Clemson Over Its Struggles In Time for Ohio State; Like 2016
When it comes to Ohio State's College Football Playoff semifinal against reigning national champion Clemson in the Fiesta Bowl, Ohio State coach Ryan Day was against it before he was for it.
Speaking on the Fox post-game show following OSU's come-from-behind, 34-21 win over Wisconsin on Saturday, Day agreed with his predecessor, Urban Meyer, when the former Buckeyes' head coach said finishing No. 1 in the final CFP rankings was "so important."
Day agreed, until he didn't, or, more accurately, couldn't, because to stick with that stance after being matched against the Tigers would have sent the wrong message to his 13-0 Buckeyes.
"You have to beat the best to go win the national championship, and certainly Clemson is that," Day said. "What matters at the end of the year is who's won, not right now.
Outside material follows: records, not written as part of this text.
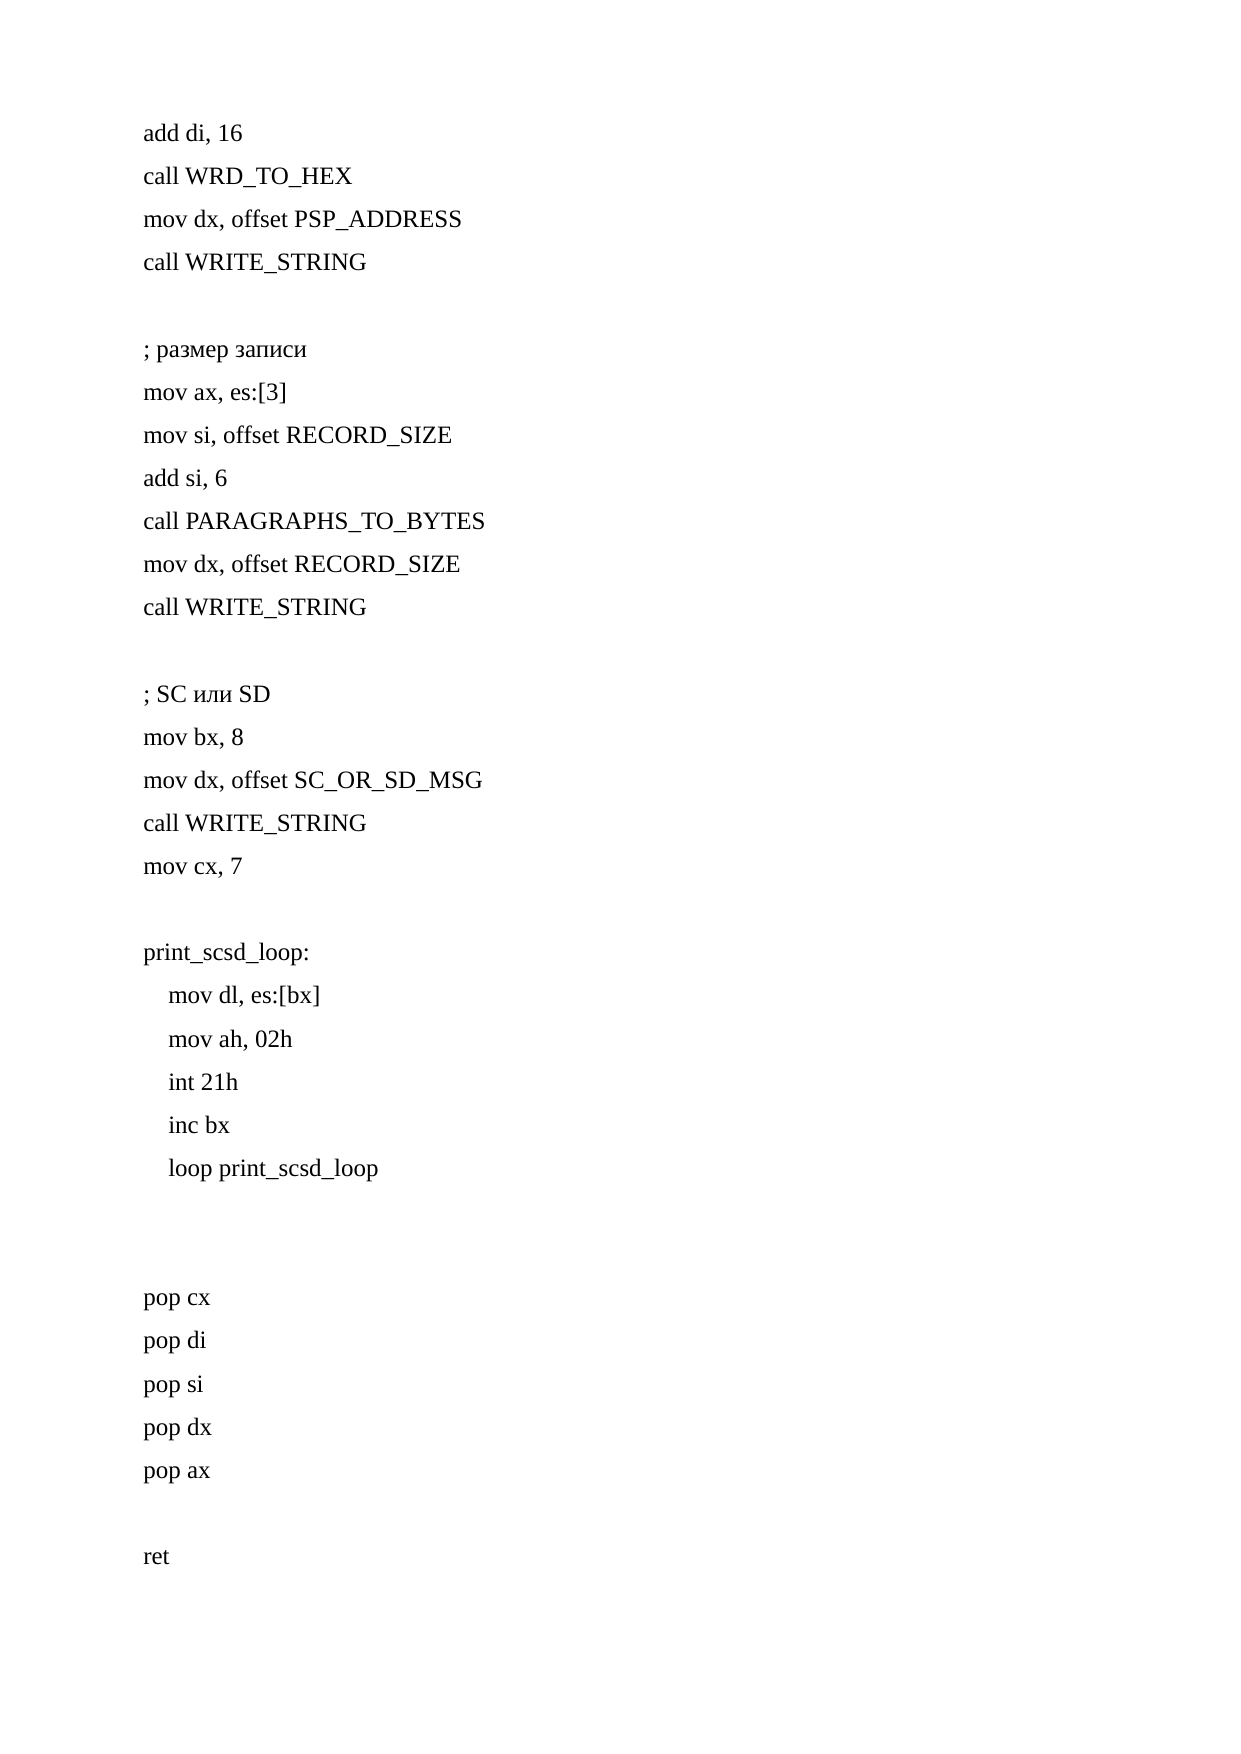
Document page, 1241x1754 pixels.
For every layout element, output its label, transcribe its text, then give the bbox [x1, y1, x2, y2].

text call WRD_TO_HEX [118, 161, 1122, 190]
text print_scsd_loop: [118, 937, 1122, 966]
text ; размер записи [118, 334, 1122, 362]
text int 21h [118, 1067, 1122, 1096]
text mov dl, es:[bx] [118, 981, 1122, 1009]
text add di, 16 [118, 118, 1122, 147]
text inc bx [118, 1110, 1122, 1139]
text mov ax, es:[3] [118, 377, 1122, 406]
text mov si, offset RECORD_SIZE [118, 420, 1122, 449]
text pop si [118, 1369, 1122, 1397]
text add si, 6 [118, 463, 1122, 492]
text call WRITE_STRING [118, 247, 1122, 276]
text mov ah, 02h [118, 1024, 1122, 1052]
text loop print_scsd_loop [118, 1153, 1122, 1182]
text mov dx, offset RECORD_SIZE [118, 549, 1122, 578]
text ; SC или SD [118, 679, 1122, 707]
text mov dx, offset SC_OR_SD_MSG [118, 765, 1122, 794]
text mov dx, offset PSP_ADDRESS [118, 204, 1122, 233]
text call PARAGRAPHS_TO_BYTES [118, 506, 1122, 535]
text pop dx [118, 1412, 1122, 1441]
text call WRITE_STRING [118, 592, 1122, 621]
text pop cx [118, 1282, 1122, 1311]
text pop ax [118, 1455, 1122, 1484]
text call WRITE_STRING [118, 808, 1122, 837]
text ret [118, 1541, 1122, 1570]
text pop di [118, 1326, 1122, 1354]
text mov cx, 7 [118, 851, 1122, 880]
text mov bx, 8 [118, 722, 1122, 751]
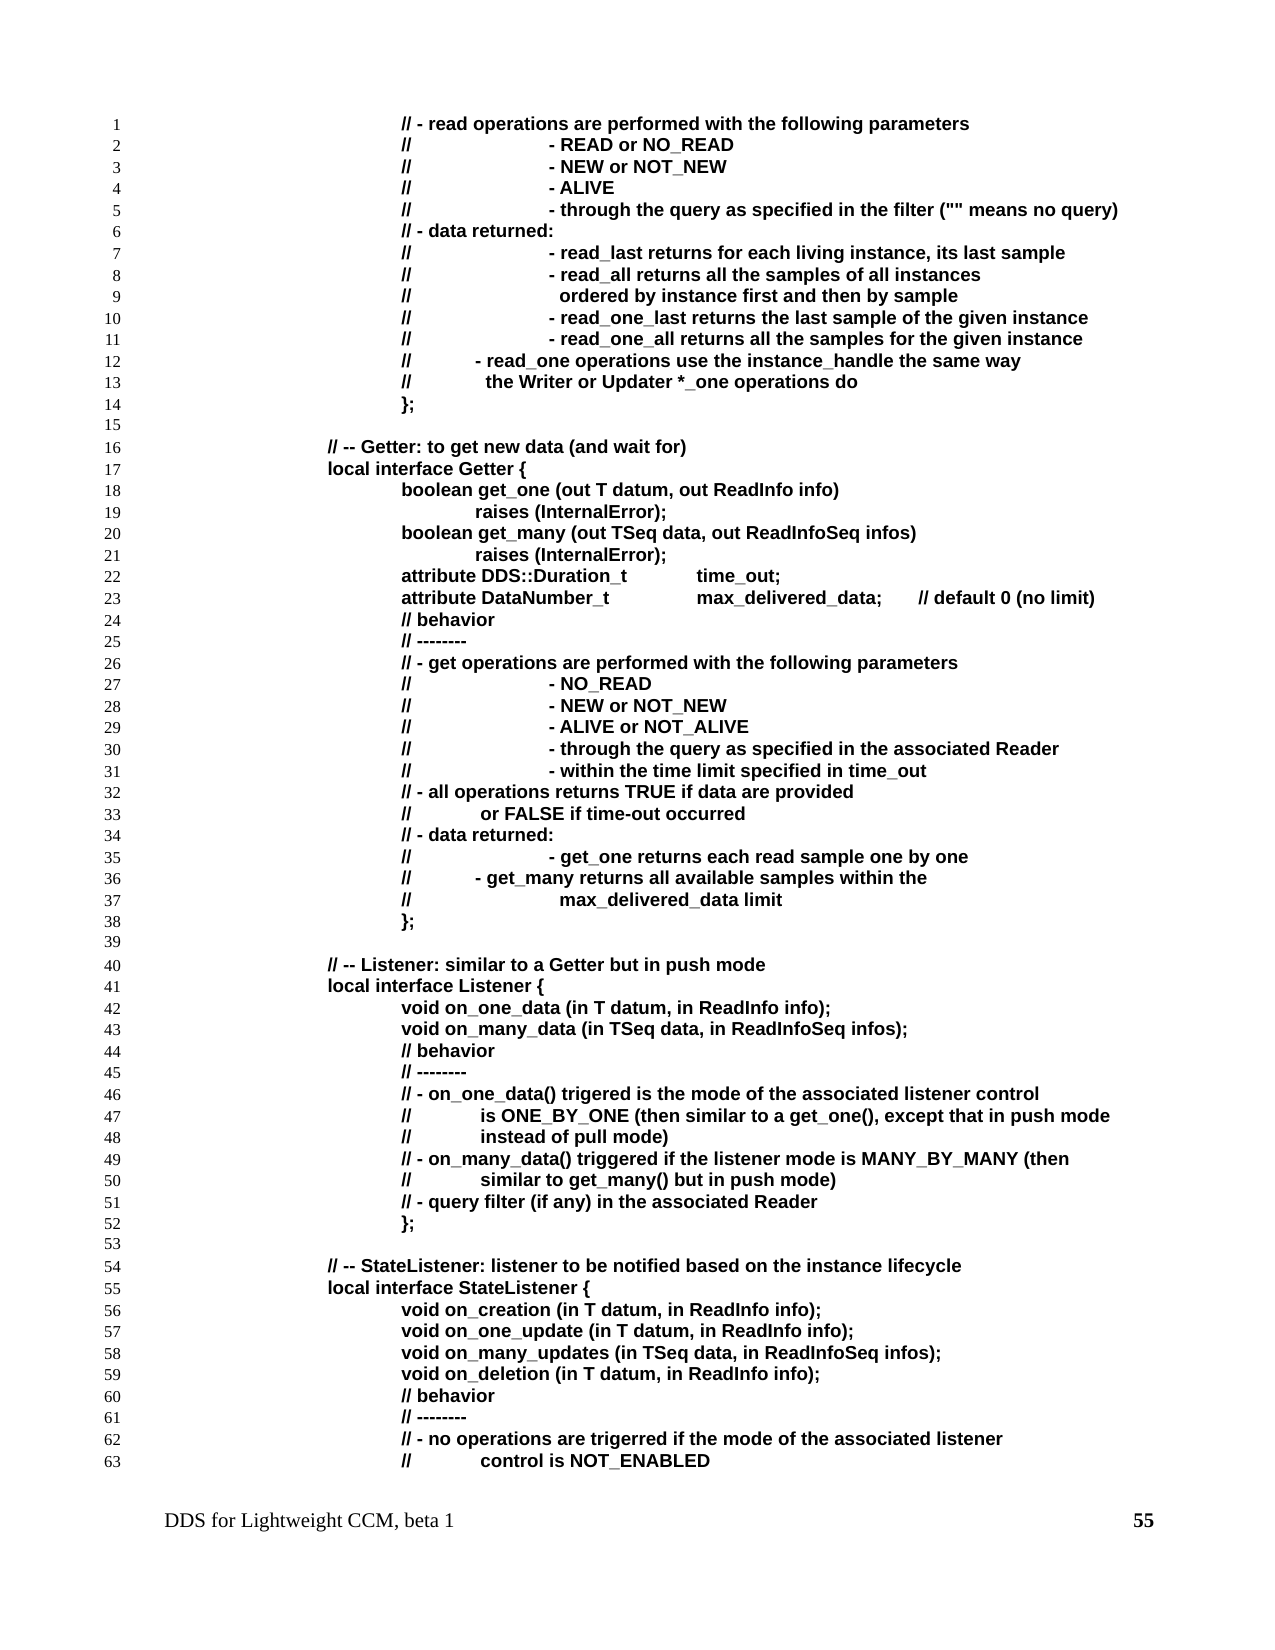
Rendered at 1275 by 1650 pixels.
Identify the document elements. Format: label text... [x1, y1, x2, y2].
So we have a big challenge ahead of us as we start to prepare for Clemson."
No one knew how big the challenge would turn out the last time Ohio State played the Tigers in a 2016 Playoff semifinal at the Fiesta.
Clemson had lost in the national championship game the season before against Alabama and were back in pursuit of their first title with essentially the same team.
Even with returning quarterback DeShaun Watson and a host of other future high NFL picks, Clemson sleepwalked through most of the year.
- It won its first two games, including a home date with Troy, by less than a touchdown.
- It won three of its first five games by six points apiece.
- It escaped defeat in overtime at home against unranked North Carolina State when the Wolfpack missed a 33-yard field goal on the last play of regulation.
- Three weeks later, after a three-point win at Florida State, the Tigers weren't so fortunate. PIttsburgh upset Clemson at home, 43-42, on a 48-yard field goal as time expired.
So the narrative on Clemson entering the post-season was that it had underachieved, despite being ranked No. 2 by the Playoff Committee, one spot ahead of Ohio State.
This year, until a late-season push, the book on the Tigers was also skeptical.
They eked past North Carolina by one point at home early in the season and quarterback Trevor Lawrence at one point had just eight touchdown passes and five interceptions.
He's since thrown for 22 TDs and only three picks.
OSU started a two-point favorite, but the line has moved to where the Buckeyes are now two-point underdogs.
Experts anticipated a similarly-close game in 2016, when the Buckeyes were two-point favorites.
Clemson instead handed OSU its worst bowl loss ever, inflicted the first and only shutout of Meyer's 17-year head coaching career and used the 31-0 victory to springboard to its first national championship.
Since then, the Tigers won another title last season, riding Lawrence, running back Travis Etienne and receivers Justyn Ross, Tee Higgins and Amari Rodgers to a blowout win over Alabama.
Ohio State will have to contend with all of that offensive talent, plus a back seven on defense that features the Butkus Award-winner in linebacker Isaiah Simmons.
"They're the defending champs and they have haven't lost since," Day said. "They have a veteran quarterback now who has played a lot of football and is playing really well.
"Etienne is one of the best backs in the country. Tee Higgins and some of the wideouts they have are some of the best in the country. What they do on defense and what Brent Venables has done year in and year out, they're the best defense in the country."
Clemson enter having won 28 straight games, but OSU has won 19 in a row and hasn't won by fewer than 11 points all season.
"I’ve had a chance to see them several times,” Clemson coach Dabo Swinney said of the Buckeyes. “And it’s just impressive. Impressive.
"(They are) built in the trenches. They’re good up front on both sides. They have as good a player as there is in college football (with Chase Young) coming off the edge. Their quarterback has been amazing. They have great skill outside and great backs. It’s going to be a challenge.”